Галактион с особенным вниманием посмотрел на Ечкина и еще раз удивился: решительно ничего особенного в нем не было. Просто какой-то приказчик из магазина с золотыми вещами. И улыбается глупо и глазами шмыгает. А впрочем, кто их знает, – Штофф зря не будет говорить. Курьезнее всего вышло то, как напыжился Евграф Огибенин на новых гостей, затмивших его и костюмами и галантерейностью обращения. Особенно проклятый жид его возмущал, – со всеми перезнакомился, всем успел сказать что-нибудь приятное и сейчас же уселся с Шахмой за карточный стол. Нечего сказать, увертливый жид, а держит себя в размашку, как будто уж совсем не по-жидовски. Дамы находили тоже, что сибирский жид скорее походит на ярославского лихого коробейника.
Венчание молодых происходило, по старому обряду, в старинной раскольничьей моленной. Провожавшие молодых все оделись по старинке: мужчины в длиннополые кафтаны, а женщины в сарафаны. Невеста в этом наряде была совсем хороша, и жених ею невольно полюбовался. Замечательный этот женский русский костюм, он ко всякой идет – к красивой и некрасивой, к молодой и старой. Но Галактион просто ахнул, когда среди провожавших невесту он увидел Харитину: это была такая красавица, что у него на душе захолонуло. В детстве он испытывал подобное же чувство, когда на качелях подкидывало вверх. Да, она стояла перед ним, сама красота, и жгла-палила своими девичьими глазами его сердце… Эта встреча произошла уже в моленной, куда жених уехал вперед и там ожидал невесту. У него все завертелось перед глазами, и во время самого обряда венчания он не мог избавиться от преступной теперь мысли о другой девушке. Да и обряд венчания по старинным уставам, с крюковыми напевами, ничего веселого не имел, и Галактиону казалось, что он уже умер и его хоронят.
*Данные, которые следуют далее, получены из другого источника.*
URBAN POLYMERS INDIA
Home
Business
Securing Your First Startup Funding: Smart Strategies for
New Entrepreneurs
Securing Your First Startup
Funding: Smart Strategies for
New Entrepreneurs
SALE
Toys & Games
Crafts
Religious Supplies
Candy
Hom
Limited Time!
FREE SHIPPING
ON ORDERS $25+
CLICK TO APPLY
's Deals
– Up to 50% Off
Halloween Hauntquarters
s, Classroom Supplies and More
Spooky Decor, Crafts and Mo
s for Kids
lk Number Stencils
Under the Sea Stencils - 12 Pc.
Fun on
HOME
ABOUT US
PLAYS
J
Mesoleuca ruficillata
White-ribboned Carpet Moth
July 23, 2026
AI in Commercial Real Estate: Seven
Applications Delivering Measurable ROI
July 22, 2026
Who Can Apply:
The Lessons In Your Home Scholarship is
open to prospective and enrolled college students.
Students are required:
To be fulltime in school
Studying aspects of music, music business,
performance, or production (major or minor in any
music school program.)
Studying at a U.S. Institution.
Ему сделалось страшно, страшно за себя, за ту девушку, которая сегодня сделается его подругой на всю жизнь… Не скрылось это настроение жениха от следивших за каждым его шагом женских глаз, и зашушукали сдержанные голоса, точно шуршала шелковая материя.
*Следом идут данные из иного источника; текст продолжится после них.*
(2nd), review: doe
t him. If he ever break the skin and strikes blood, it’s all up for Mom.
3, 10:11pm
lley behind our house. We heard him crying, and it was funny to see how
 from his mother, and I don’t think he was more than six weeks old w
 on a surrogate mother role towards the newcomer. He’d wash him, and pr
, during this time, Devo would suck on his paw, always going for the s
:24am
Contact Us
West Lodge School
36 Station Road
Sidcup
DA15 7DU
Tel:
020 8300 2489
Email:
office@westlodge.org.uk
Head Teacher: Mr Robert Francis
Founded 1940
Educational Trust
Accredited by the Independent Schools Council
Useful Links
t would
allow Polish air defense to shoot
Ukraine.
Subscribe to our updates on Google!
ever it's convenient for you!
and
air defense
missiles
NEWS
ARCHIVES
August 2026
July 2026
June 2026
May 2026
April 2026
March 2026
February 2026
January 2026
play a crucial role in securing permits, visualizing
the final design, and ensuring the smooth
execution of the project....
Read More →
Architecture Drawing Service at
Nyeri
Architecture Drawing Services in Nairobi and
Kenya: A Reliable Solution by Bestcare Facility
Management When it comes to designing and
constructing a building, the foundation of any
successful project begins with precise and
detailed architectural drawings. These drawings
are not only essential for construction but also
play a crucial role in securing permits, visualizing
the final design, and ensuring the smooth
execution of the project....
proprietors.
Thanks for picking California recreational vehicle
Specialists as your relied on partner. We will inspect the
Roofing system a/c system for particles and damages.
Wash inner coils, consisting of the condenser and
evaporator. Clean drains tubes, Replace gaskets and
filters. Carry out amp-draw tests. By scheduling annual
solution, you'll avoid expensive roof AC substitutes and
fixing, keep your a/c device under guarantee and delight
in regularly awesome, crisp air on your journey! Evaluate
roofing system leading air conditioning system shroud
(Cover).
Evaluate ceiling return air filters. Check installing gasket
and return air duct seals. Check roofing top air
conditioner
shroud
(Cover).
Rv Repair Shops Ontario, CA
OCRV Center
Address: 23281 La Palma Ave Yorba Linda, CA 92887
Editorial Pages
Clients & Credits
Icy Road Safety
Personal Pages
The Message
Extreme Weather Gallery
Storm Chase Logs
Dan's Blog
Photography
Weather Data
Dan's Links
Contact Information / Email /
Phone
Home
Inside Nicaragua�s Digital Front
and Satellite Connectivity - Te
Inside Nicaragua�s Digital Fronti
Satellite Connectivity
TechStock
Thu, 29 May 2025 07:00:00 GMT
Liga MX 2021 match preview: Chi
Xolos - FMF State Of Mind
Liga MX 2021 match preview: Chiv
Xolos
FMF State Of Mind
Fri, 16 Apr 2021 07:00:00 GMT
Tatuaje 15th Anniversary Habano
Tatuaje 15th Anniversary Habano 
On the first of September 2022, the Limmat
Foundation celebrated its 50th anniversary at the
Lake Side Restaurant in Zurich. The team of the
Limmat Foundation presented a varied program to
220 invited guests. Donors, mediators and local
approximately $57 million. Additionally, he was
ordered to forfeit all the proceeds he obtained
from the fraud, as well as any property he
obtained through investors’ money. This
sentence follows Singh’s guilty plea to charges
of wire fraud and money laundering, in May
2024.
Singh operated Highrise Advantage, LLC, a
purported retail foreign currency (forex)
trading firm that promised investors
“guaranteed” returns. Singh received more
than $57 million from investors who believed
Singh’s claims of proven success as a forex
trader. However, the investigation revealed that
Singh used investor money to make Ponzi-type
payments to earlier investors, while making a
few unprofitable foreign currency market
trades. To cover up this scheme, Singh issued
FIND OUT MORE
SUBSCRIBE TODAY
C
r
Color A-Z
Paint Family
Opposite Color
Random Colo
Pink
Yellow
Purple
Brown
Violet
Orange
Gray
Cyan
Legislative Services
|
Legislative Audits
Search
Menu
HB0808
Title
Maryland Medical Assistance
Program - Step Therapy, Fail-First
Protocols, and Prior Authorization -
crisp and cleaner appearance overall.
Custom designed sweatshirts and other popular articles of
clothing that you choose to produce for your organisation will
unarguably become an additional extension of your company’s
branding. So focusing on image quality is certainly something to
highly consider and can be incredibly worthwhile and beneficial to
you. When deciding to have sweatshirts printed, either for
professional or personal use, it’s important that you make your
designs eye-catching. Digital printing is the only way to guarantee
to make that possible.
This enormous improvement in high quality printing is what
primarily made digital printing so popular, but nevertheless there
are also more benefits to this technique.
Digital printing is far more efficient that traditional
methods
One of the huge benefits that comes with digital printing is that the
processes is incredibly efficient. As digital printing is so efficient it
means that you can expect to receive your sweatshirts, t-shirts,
Дома оставались купцы из православных, как старик Луковников, привезший почти насильно упрямившегося Михея Зотыча, да игроки в карты. Метал банк сначала Ечкин и проигрался. Понтировавший ему Евграф Огибенин с особенным удовольствием положил в свой бумажник несколько сторублевых ассигнаций, – игра шла, ввиду малого времени, крупными цифрами. Ечкина сменил Стабровский и тоже проигрался. Выигрывали Огибенин и Шахма. Последний задыхался от радости и спускал выигранные деньги куда-то за пазуху, точно в подвал. Кончилось тем, что начал метать Огибенин и в несколько талий проиграл не только все, что выиграл раньше, но и все деньги, какие были при нем, и деньги Шахмы. Все выиграл Стабровский и даже не моргнул глазом.
– Ах ты, шайтан! – ругался Шахма, ощупывая опустевшую пазуху и делая гримасы. – Ну, шайтан!.. Левая нога, правая нога, и нет ничего, а старый Шахма дурак.
– Дома еще осталось, – успокаивал его Стабровский, подавая на чай подручному, подававшему карты, десятирублевую ассигнацию.
Большой послесвадебный стол представлял собой оригинальную по пестроте картину. В главной зале, где сидели молодые, были размещены ближайшие родственники и самые почетные гости. В последнее число попали исправник Полуянов, Евграф Огибенин, Май-Стабровский, Шахма и даже Драке. Старик Луковников, как самый почетный гость, сидел рядом с Михеем Зотычем, казавшимся каким-то грязным пятном среди окружавшей его роскоши, – он ни за что не согласился переменить свою изгребную синюю рубаху и дорожную сермяжку. Из дам выделялись своим нарядом красавица жена Полуянова, а потом Евлампия Харитоновна, явившаяся в довольно смелом декольте, что немало смущало благочестивых древних старушек.